**PROBLEMS TO SOLVE:**
a – According to the passage on the filter element, how many water inlet holes does the preferred embodiment provide at the end of the filter element?
b – Please carry on with the passage about the filter element from the point where it stops.

It should be noted that in the present disclosure, there is no limitation to the order in which the first chamber and the second chamber are arranged. In other words, the first chamber may be located at the upper part of the filter element and filled with an adsorption filter material, and the second chamber may be located at the lower part of the filter element and filled with an ion exchange filter material. Alternatively, the second chamber may be located at the upper part of the filter element and filled with an ion exchange filter material, and the second chamber may be located at the lower part of the filter element and filled with an adsorption filter material.
In one embodiment of the present disclosure, the filter element further comprises at least two water inlet holes arranged at an end of the filter element, and the water inlet holes are spaced apart from each other by a water inlet rib. This arrangement allows the water to flow into the filter element from multiple directions at the bottom of the filter element. In on preferred embodiment, the filter element is provided with six water inlet holes at the end of the filter element. More preferably, the water inlet holes are circumferentially distributed.
For the filter element, a cylindrical shape is a preferred shape, and the cylindrical filter element matches the water inlet holes which are circumferentially distributed. The water entering the water inlet flows through the filter material in six directions, and flows out from the water outlet after being filtered and softened.

**EXTRACTED DATA:**

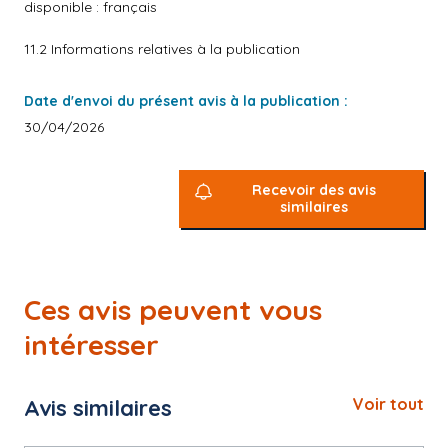
disponible : français
11.2 Informations relatives à la publication
Date d'envoi du présent avis à la publication :
30/04/2026
Recevoir des avis
similaires
Ces avis peuvent vous
intéresser
Avis similaires
Voir tout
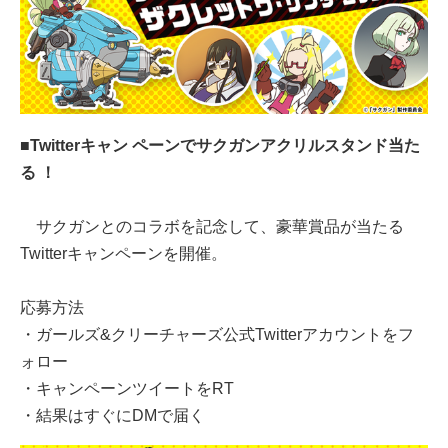
■Twitterキャン ペーンでサクガンアクリルスタンド当た
る ！
サクガンとのコラボを記念して、豪華賞品が当たる
Twitterキャンペーンを開催。
応募方法
・ガールズ&クリーチャーズ公式Twitterアカウントをフ
ォロー
・キャンペーンツイートをRT
・結果はすぐにDMで届く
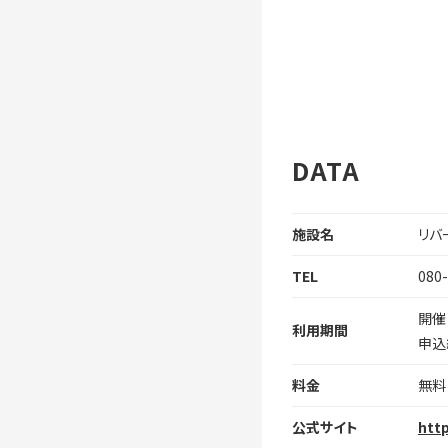
DATA
施設名
リバ
TEL
080
開催
利用期間
申込
料金
無料
公式サイト
http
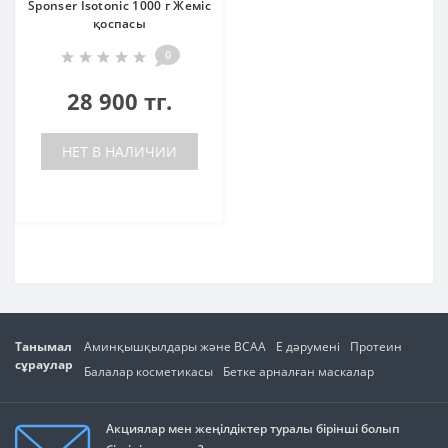
Sponser Isotonic 1000 г Жеміс
қоспасы
0
28 900 тг.
НЕТ В НАЛИЧИИ
Танымал
Аминқышқылдары және BCAA
E дәрумені
Протеин
сұраулар
Балалар косметикасы
Бетке арналған маскалар
Акциялар мен жеңілдіктер туралы бірінші болып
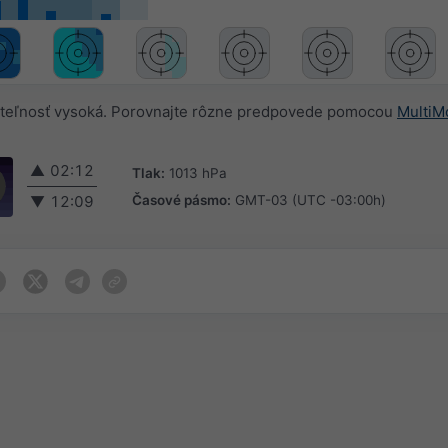
teľnosť vysoká. Porovnajte rôzne predpovede pomocou
MultiM
▲
02:12
Tlak:
1013 hPa
Časové pásmo:
GMT-03 (UTC -03:00h)
▼
12:09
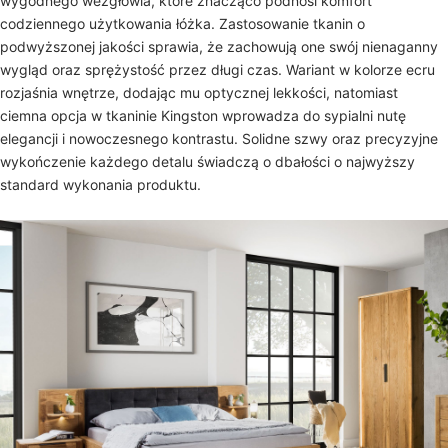
wygodnego wezgłowia, które znacząco podnosi komfort
codziennego użytkowania łóżka. Zastosowanie tkanin o
podwyższonej jakości sprawia, że zachowują one swój nienaganny
wygląd oraz sprężystość przez długi czas. Wariant w kolorze ecru
rozjaśnia wnętrze, dodając mu optycznej lekkości, natomiast
ciemna opcja w tkaninie Kingston wprowadza do sypialni nutę
elegancji i nowoczesnego kontrastu. Solidne szwy oraz precyzyjne
wykończenie każdego detalu świadczą o dbałości o najwyższy
standard wykonania produktu.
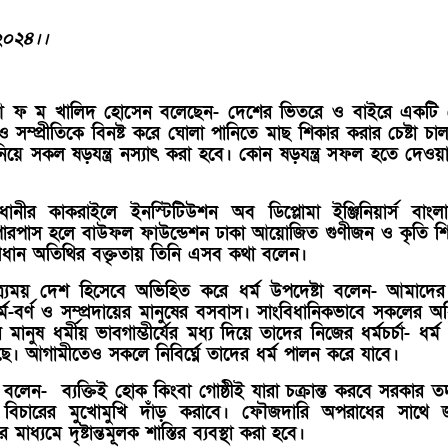
 ২০২৪।।
. আ ফ ম খালিদ হোসেন বলেছেন- দেশের ভিতরে ও বাইরে একটি গ
ও সম্প্রীতিকে বিনষ্ট করে ঘোলা পানিতে মাছ শিকার করার চেষ্টা চালা
িয়ে সকল ষড়যন্ত্র নস্যাৎ করা হবে। কোন ষড়যন্ত্র সফল হতে দেওয়
ীর কাকরাইলে ইনস্টিটিউশন অব ডিপ্লোমা ইঞ্জিনিয়ার্স বাংল
পারপাস হলে বাউফল ফাউন্ডেশন ঢাকা আয়োজিত গুণীজন ও কৃতি শিক্ষ
ে প্রধান অতিথির বক্তৃতায় তিনি এসব কথা বলেন।
্র্যময় দেশ হিসেবে অভিহিত করে ধর্ম উপদেষ্টা বলেন- আমাদের 
র্ম-বর্ণ ও সম্প্রদায়ের মানুষের বসবাস। সাংবিধানিকভাবে সকলের অ
ানুষ ধর্মীয় ভাবগাম্ভীর্যের মধ্য দিয়ে তাদের নিজের ধর্মচর্চা- ধর্ম প
 আগামীতেও সকলে নিবির্ঘ্নে তাদের ধর্ম পালন করে যাবে।
 বলেন- ব্যক্তিই হোক কিংবা গোষ্ঠীই যারা চক্রান্ত করবে সরকার তদ
ে বিচারের মুখোমুখি দাঁড় করাবে। ফৌজদারি অপরাধের সাথে 
 মাধ্যমে দৃষ্টান্তমূলক শাস্তির ব্যবস্থা করা হবে।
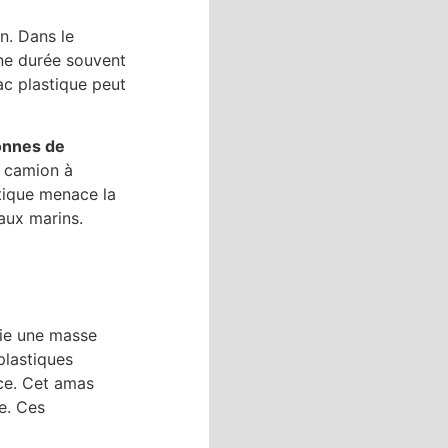
n. Dans le
e durée souvent
ac plastique peut
tonnes de
un camion à
stique menace la
aux marins.
nie une masse
plastiques
nce. Cet amas
e. Ces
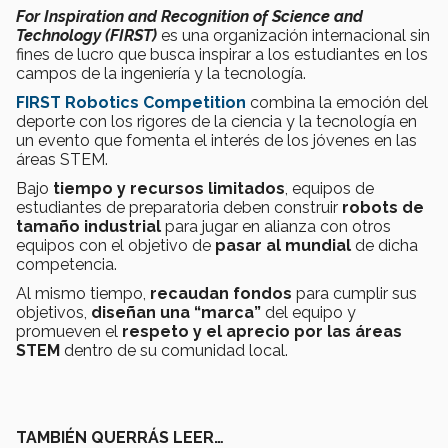
For Inspiration and Recognition of Science and
Technology
(FIRST)
es una organización internacional sin
fines de lucro que busca inspirar a los estudiantes en los
campos de la ingeniería y la tecnología.
FIRST Robotics Competition
combina la emoción del
deporte con los rigores de la ciencia y la tecnología en
un evento que fomenta el interés de los jóvenes en las
áreas STEM.
Bajo
tiempo y recursos limitados
, equipos de
estudiantes de preparatoria deben construir
robots de
tamaño industrial
para jugar en alianza con otros
equipos con el objetivo de
pasar al mundial
de dicha
competencia.
Al mismo tiempo,
recaudan fondos
para cumplir sus
objetivos,
diseñan una “marca”
del equipo y
promueven el
respeto y el aprecio por las áreas
STEM
dentro de su comunidad local.
TAMBIÉN QUERRÁS LEER…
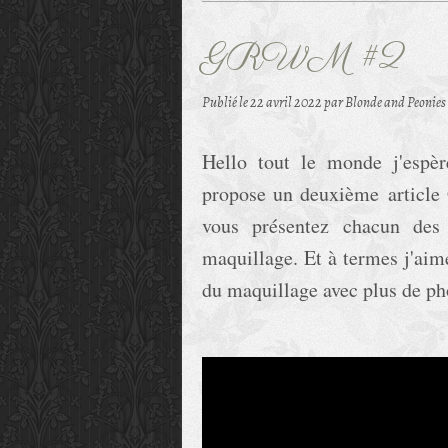
GRWM #2
Publié le
22 avril 2022
par Blonde and Peonies
Hello tout le monde j'espèr
propose un deuxième article 
vous présentez chacun des 
maquillage. Et à termes j'aime
du maquillage avec plus de ph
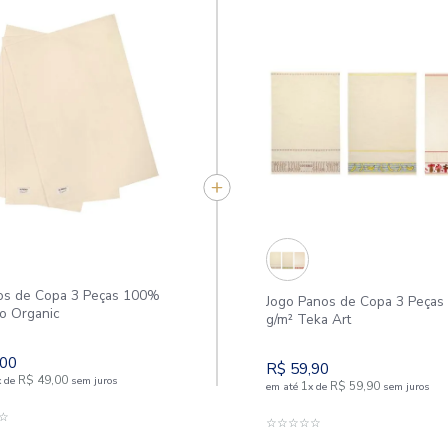
APROVEITE E COMPR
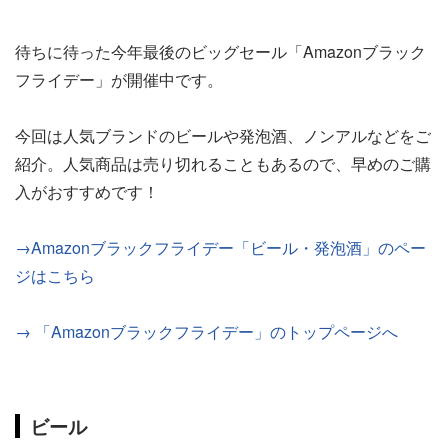
待ちに待った今年最後のビッグセール「Amazonブラック
フライデー」が開催中です。
今回は人気ブランドのビールや発泡酒、ノンアルなどをご
紹介。人気商品は売り切れることもあるので、早めのご購
入がおすすめです！
→Amazonブラックフライデー「ビール・発泡酒」のペー
ジはこちら
→ 「Amazonブラックフライデー」のトップページへ
ビール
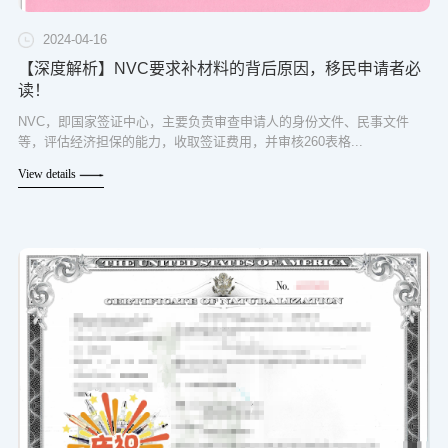
2024-04-16
【深度解析】NVC要求补材料的背后原因，移民申请者必
读！
NVC，即国家签证中心，主要负责审查申请人的身份文件、民事文件
等，评估经济担保的能力，收取签证费用，并审核260表格...
View details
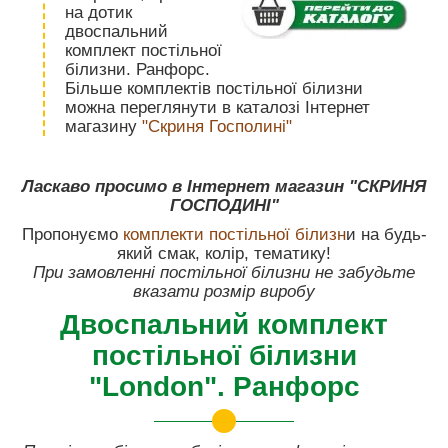
на дотик
двоспальний
комплект постільної
білизни. Ранфорс.
Більше комплектів постільної білизни
можна переглянути в каталозі Інтернет
магазину
"Скриня Госполині"
Ласкаво просимо в Інтернет магазин "СКРИНЯ
ГОСПОДИНІ"
Пропонуємо
комплекти постільної білизн
и на будь-
який смак, колір, тематику!
При замовленні постільної білизни не забудьте
вказати розмір виробу
Двоспальний комплект
постільної білизни
"London". Ранфорс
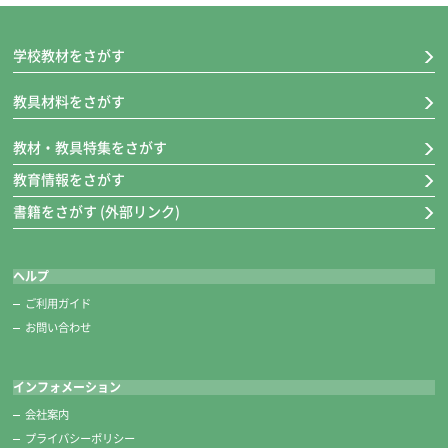
学校教材をさがす
教具材料をさがす
教材・教具特集をさがす
教育情報をさがす
書籍をさがす (外部リンク)
ヘルプ
ご利用ガイド
お問い合わせ
インフォメーション
会社案内
プライバシーポリシー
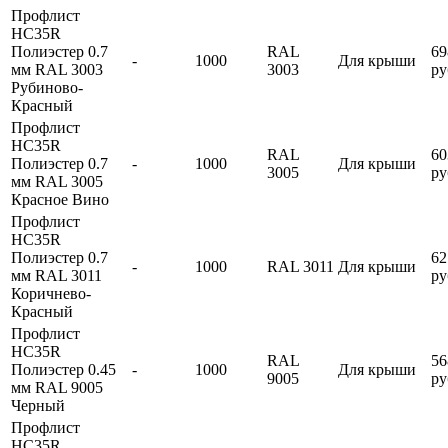
Профлист
HC35R
Полиэстер 0.7
RAL
69
-
1000
Для крыши
мм RAL 3003
3003
ру
Рубиново-
Красный
Профлист
HC35R
RAL
60
Полиэстер 0.7
-
1000
Для крыши
3005
ру
мм RAL 3005
Красное Вино
Профлист
HC35R
Полиэстер 0.7
62
-
1000
RAL 3011
Для крыши
мм RAL 3011
ру
Коричнево-
Красный
Профлист
HC35R
RAL
56
Полиэстер 0.45
-
1000
Для крыши
9005
ру
мм RAL 9005
Черный
Профлист
HC35R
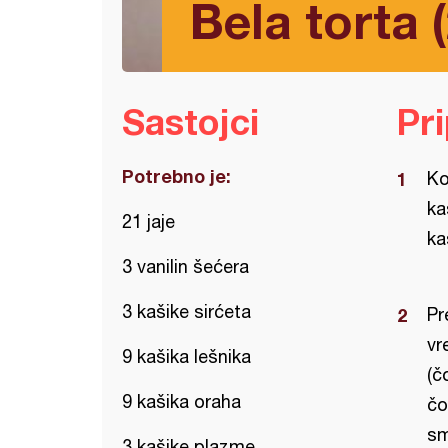
Bela torta (
Sastojci
Pr
Potrebno je:
Ko
ka
21 jaje
ka
3 vanilin šećera
3 kašike sirćeta
Pr
vr
9 kašika lešnika
(č
9 kašika oraha
čo
sm
3 kašike plazme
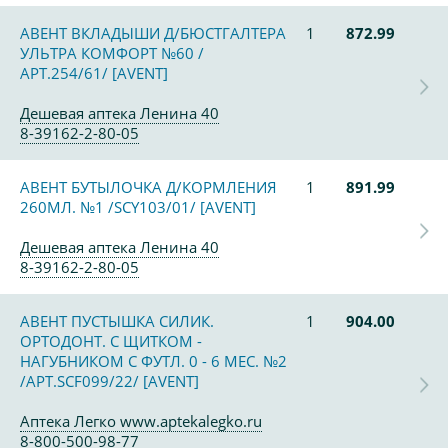
АВЕНТ ВКЛАДЫШИ Д/БЮСТГАЛТЕРА
1
872.99
УЛЬТРА КОМФОРТ №60 /
АРТ.254/61/ [AVENT]
Дешевая аптека Ленина 40
8-39162-2-80-05
АВЕНТ БУТЫЛОЧКА Д/КОРМЛЕНИЯ
1
891.99
260МЛ. №1 /SCY103/01/ [AVENT]
Дешевая аптека Ленина 40
8-39162-2-80-05
АВЕНТ ПУСТЫШКА СИЛИК.
1
904.00
ОРТОДОНТ. С ЩИТКОМ -
НАГУБНИКОМ С ФУТЛ. 0 - 6 МЕС. №2
/АРТ.SCF099/22/ [AVENT]
Аптека Легко www.aptekalegko.ru
8-800-500-98-77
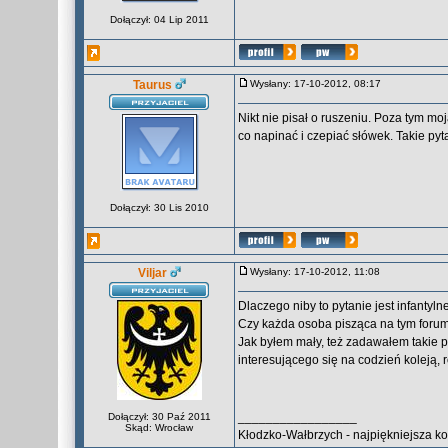
Dołączył: 04 Lip 2011
Taurus
Wysłany: 17-10-2012, 08:17
Nikt nie pisał o ruszeniu. Poza tym mo
co napinać i czepiać słówek. Takie p
Dołączył: 30 Lis 2010
Viljar
Wysłany: 17-10-2012, 11:08
Dlaczego niby to pytanie jest infantyl
Czy każda osoba pisząca na tym forum
Jak byłem mały, też zadawałem takie pyt
interesującego się na codzień koleją,
_________________
Dołączył: 30 Paź 2011
Skąd: Wrocław
Kłodzko-Wałbrzych - najpiękniejsza kol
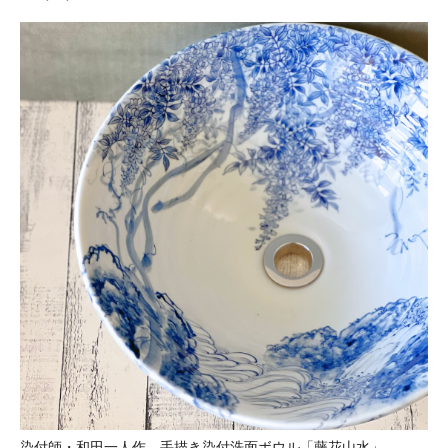
染付師・和田一人作 手描き染付洗面ボウル「藤花山水」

**RESULTS BY TASK:**
a – Six water inlet holes.

b –
In one embodiment of the present disclosure, the filter element further comprises at least two sealing ribs arranged on the inner surface at the lower end of the filter element body and a sealing gasket contained in the cavity at the bottom of the filter element body; wherein the sealing gasket includes at least two sealing groove adapted to the sealing ribs. The sealing ribs on the inner surface at the lower end of the filter element body and the sealing gasket contained in the cavity at the bottom of the filter element body form a sealing assembly for sealing the filter element. In the sealing assembly, the sealing ribs and the sealing grooves are engaged closely with each other to form a sealing structure to prevent water from leaking from the cavity of filter element along the inner wall of the filter element body. In a preferred embodiment, the filter element body is provided with 6 sealing ribs on the inner surface at the bottom of the filter element body, and the sealing gasket is provided with six sealing grooves adapted to the sealing ribs. In one preferred embodiment, By using the combination of six sealing ribs and six sealing grooves, the filter element and the sealing gasket can be engaged more tightly, and reliable sealing can be realized. In another preferred embodiment, the sealing gasket includes a columnar part and at least three bosses arranged circumferentially on the end surface of the columnar part, and a recess is provided between every two bosses, and the recess runs through diagonally or transversely between two adjacent bosses.
In one embodiment of the present disclosure, the filter element further comprises a base for fixing the filter element, and the base comprises a base body, a water outlet hole, a clamping rib, and a protrusion;
wherein the base body is provided with the water outlet hole at the center of the base body and the base body is provided with clamping ribs circumferentially distributed on the surface of the base body, and the clamping ribs are adapted to clamp to the lower end of the filter element body;
the base body is provided with at least three protrusions on the surface of base body proximal to water outlet hole relative to the clamping rib, and the protrusions are configured to engage with the recesses of the sealing gasket.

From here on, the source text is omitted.